▶ _EXERCISE DETAILS_
Count up every line of the data in which "Step" occurs. The reply is one number and nothing more.

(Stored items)

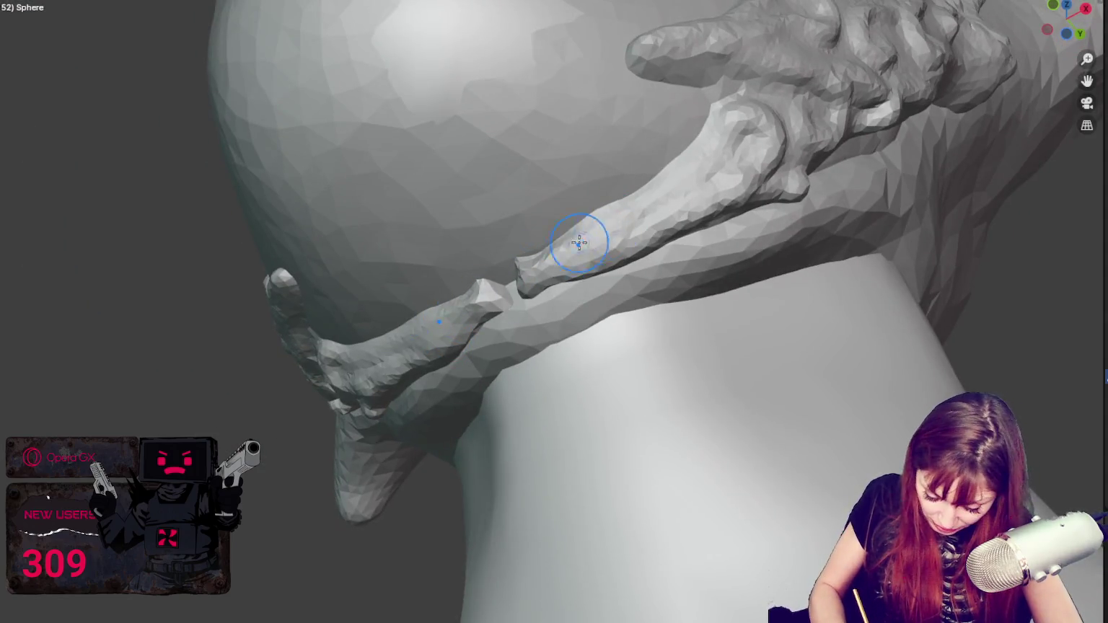
middle_drag(713, 188, 802, 329)
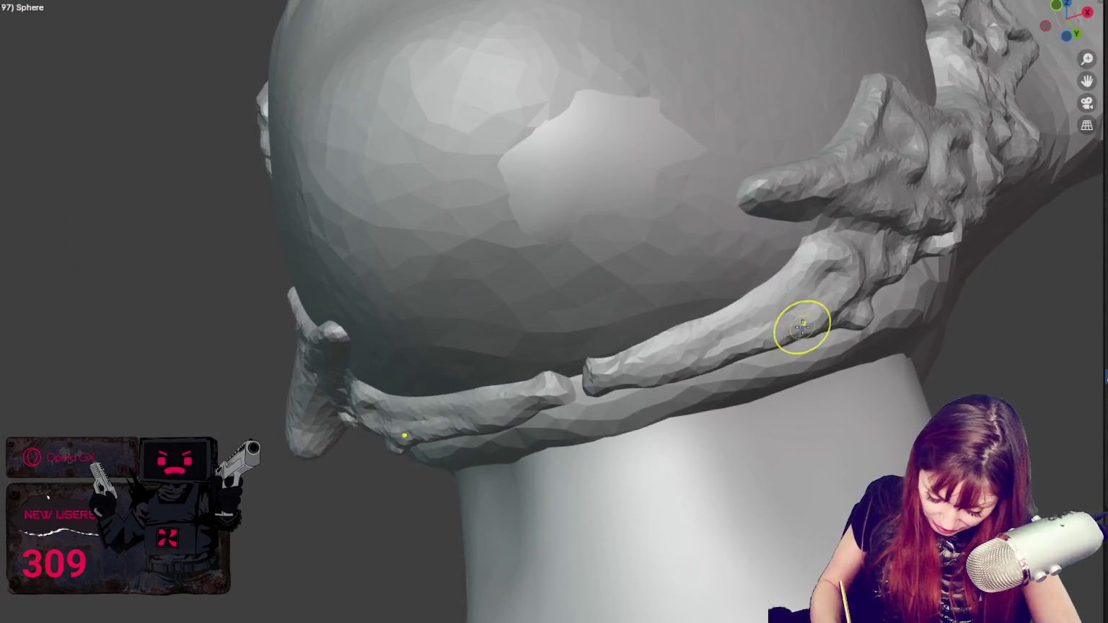
Step: Switch brushes with G and reshape the band's tapered ends, smoothing its right half
key(g)
drag(820, 315, 807, 307)
middle_drag(807, 307, 841, 458)
drag(751, 498, 687, 502)
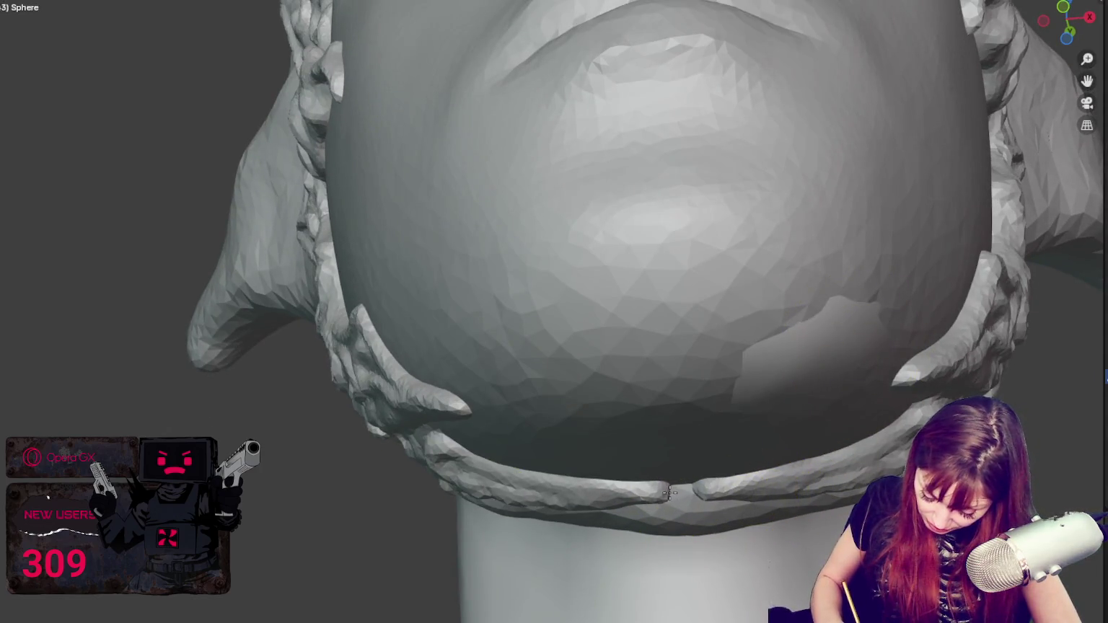
drag(729, 483, 780, 487)
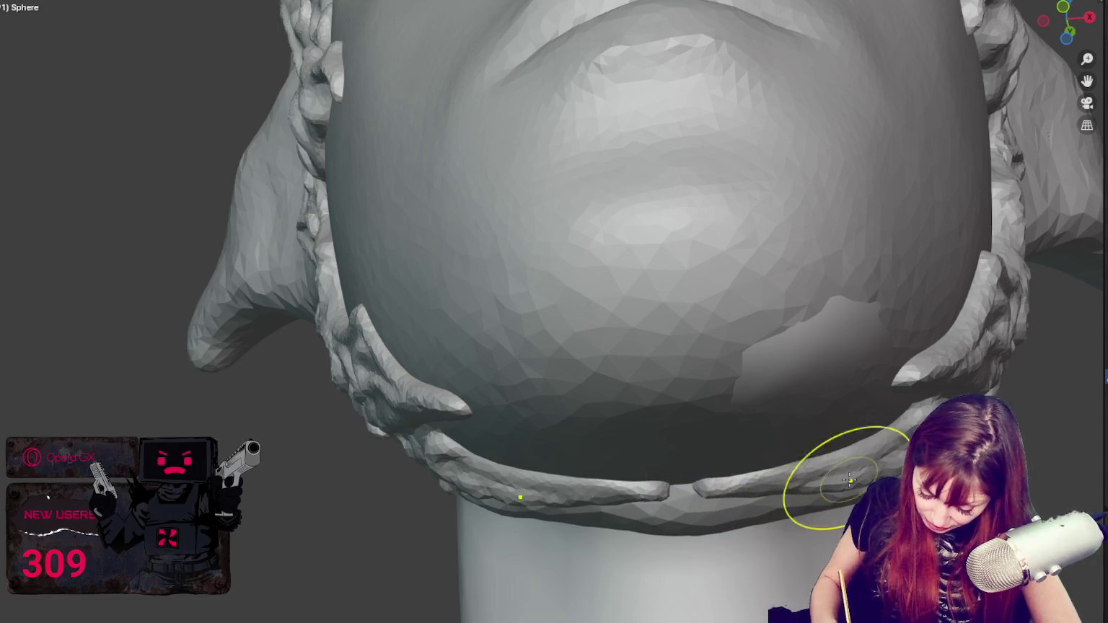
middle_drag(837, 479, 845, 505)
Step: Pull the band's tips toward each other to close the gap beneath the head
middle_drag(730, 479, 547, 358)
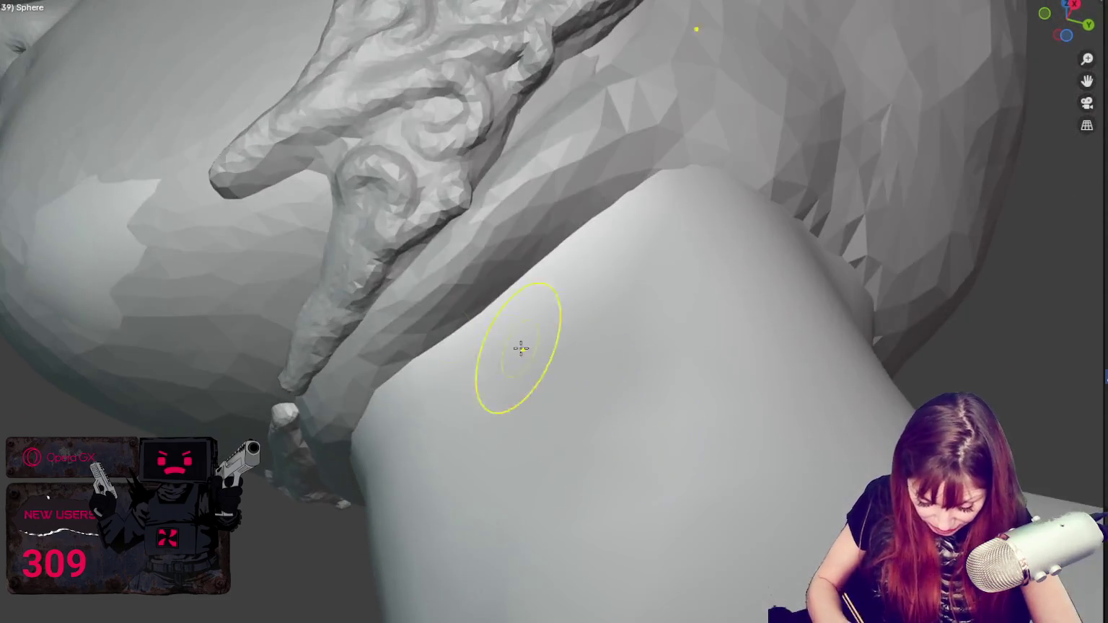
mouse_move(329, 260)
mouse_down()
mouse_move(334, 235)
mouse_move(312, 243)
mouse_up()
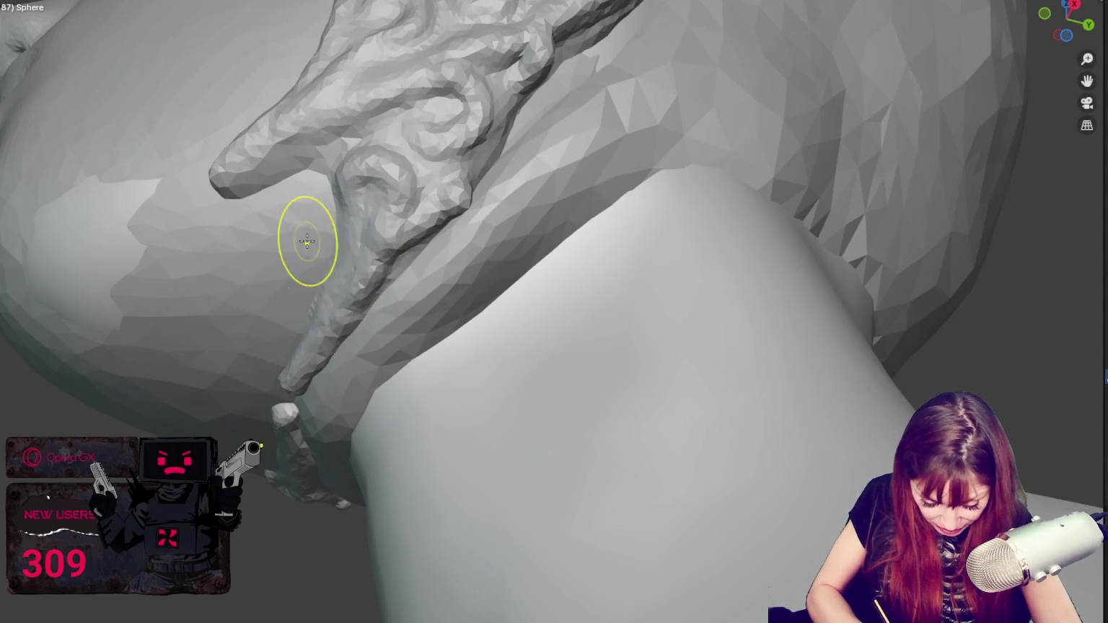
middle_drag(277, 358, 544, 218)
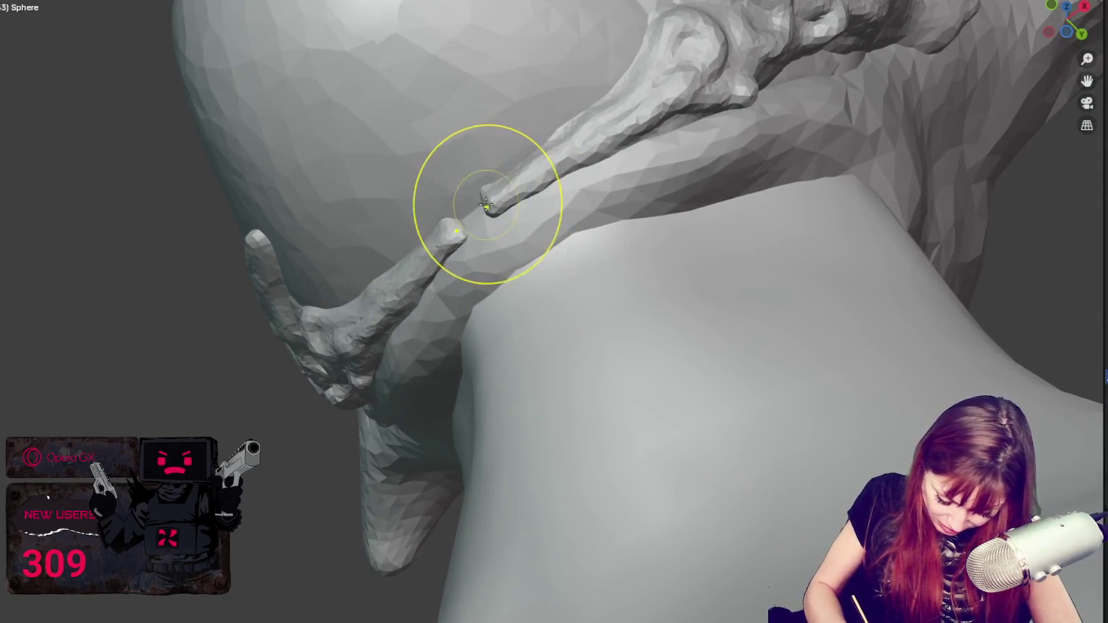
drag(460, 214, 457, 233)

▶ _EXERCISE ANSWER_
2